━━ STUDY TEXT

Five Elements to Consider When Selecting a Reference Photograph for Figurative Work
A photograph should be considered a “jumping off point” to create your own image.
Many artists work from photos collected over the years. Sources can include our own photographs (ideal), magazines, books, and the internet. I must emphasize that the intention is never to copy the photo directly, but to use it as inspiration to create our own work; important not only for copyright reasons, but also artistic integrity (when working with someone else’s photo). Working from a photograph is always tricky because we tend to get into details and end up “copying” the photograph, which was not at all the original intention. The photograph that you work from can make a big difference in the process and there are some things to look for, and also to avoid, when selecting an image to work from.
1. A Good Gesture
A good gesture can make a painting. A gesture that I respond to may be different than what you respond to, but it is important for the artist to “feel the pose.” You should feel yourself in that gesture and relate to it in a personal way. This doesn’t mean that you actually have to create the gesture yourself. There are plenty of dancers (for instance) that I couldn’t possibly emulate, but their pose may be perfect for my painting.

━━━━

## THE PROBLEM
Reproduce the reference-photo guide verbatim from "1. A Good Gesture" to "for my painting.".

━━ THE DATA

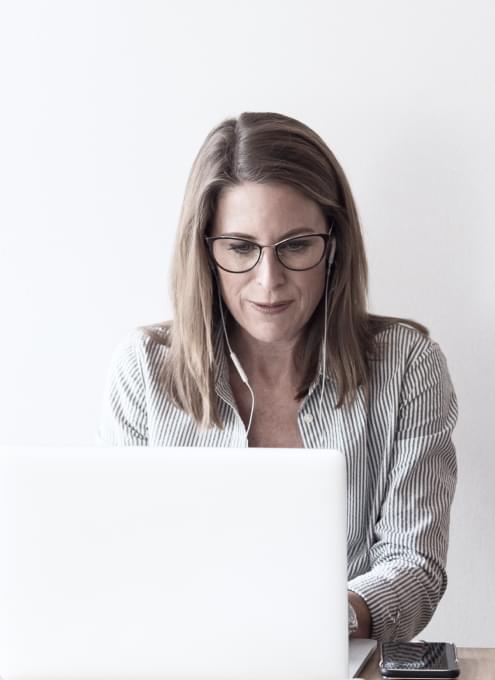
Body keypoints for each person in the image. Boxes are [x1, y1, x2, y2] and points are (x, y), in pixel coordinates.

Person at [97, 111, 458, 642]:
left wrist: (318, 623)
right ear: (206, 250)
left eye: (295, 245)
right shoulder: (143, 370)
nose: (269, 281)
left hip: (336, 659)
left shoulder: (406, 366)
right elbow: (120, 560)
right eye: (241, 247)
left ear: (333, 245)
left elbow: (415, 564)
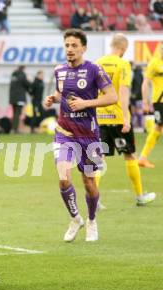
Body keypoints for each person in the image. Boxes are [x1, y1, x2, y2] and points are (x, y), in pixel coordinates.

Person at [44, 29, 117, 242]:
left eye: (74, 45)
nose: (70, 49)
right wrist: (53, 99)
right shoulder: (59, 70)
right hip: (64, 133)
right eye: (67, 45)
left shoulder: (94, 69)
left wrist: (86, 103)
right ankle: (75, 218)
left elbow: (111, 96)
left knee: (89, 183)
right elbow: (62, 95)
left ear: (83, 48)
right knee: (64, 178)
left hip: (89, 136)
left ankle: (92, 221)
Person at [95, 33, 156, 206]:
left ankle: (94, 200)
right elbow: (123, 92)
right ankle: (140, 196)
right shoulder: (123, 65)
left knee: (99, 158)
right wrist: (126, 118)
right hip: (117, 118)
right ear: (123, 48)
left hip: (100, 118)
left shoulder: (97, 63)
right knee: (130, 156)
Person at [138, 42, 163, 168]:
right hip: (160, 101)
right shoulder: (154, 63)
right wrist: (145, 102)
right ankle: (142, 157)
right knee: (158, 127)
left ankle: (142, 157)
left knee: (157, 129)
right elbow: (145, 83)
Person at [9, 65, 30, 133]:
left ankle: (13, 128)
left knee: (15, 112)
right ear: (23, 69)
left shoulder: (13, 75)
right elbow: (27, 84)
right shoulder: (22, 75)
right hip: (19, 98)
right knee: (17, 113)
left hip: (13, 98)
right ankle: (15, 129)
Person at [130, 63, 144, 130]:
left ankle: (139, 126)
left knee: (137, 111)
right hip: (139, 96)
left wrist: (134, 94)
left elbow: (138, 85)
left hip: (137, 97)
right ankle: (138, 126)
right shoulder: (140, 74)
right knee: (137, 111)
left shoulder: (137, 74)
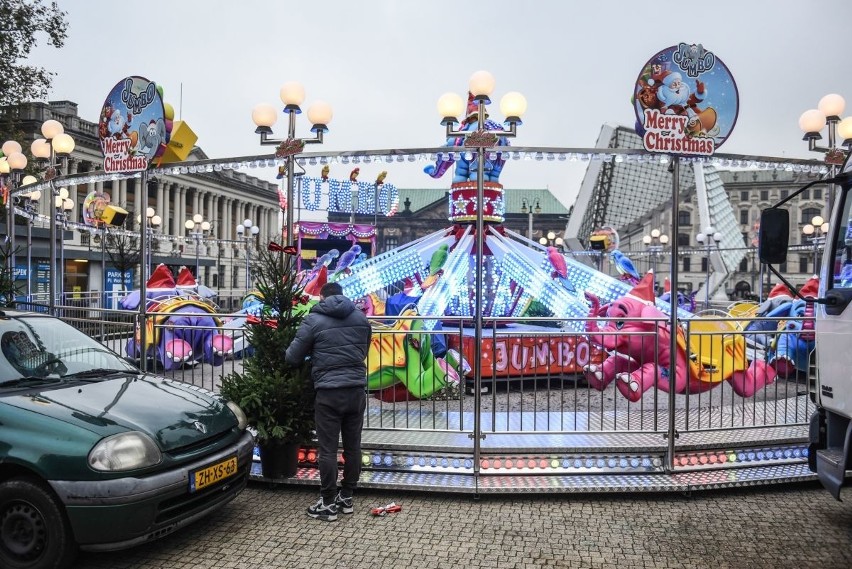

━━━━

## SOLUTION
1. A Good Gesture
A good gesture can make a painting. A gesture that I respond to may be different than what you respond to, but it is important for the artist to “feel the pose.” You should feel yourself in that gesture and relate to it in a personal way. This doesn’t mean that you actually have to create the gesture yourself. There are plenty of dancers (for instance) that I couldn’t possibly emulate, but their pose may be perfect for my painting.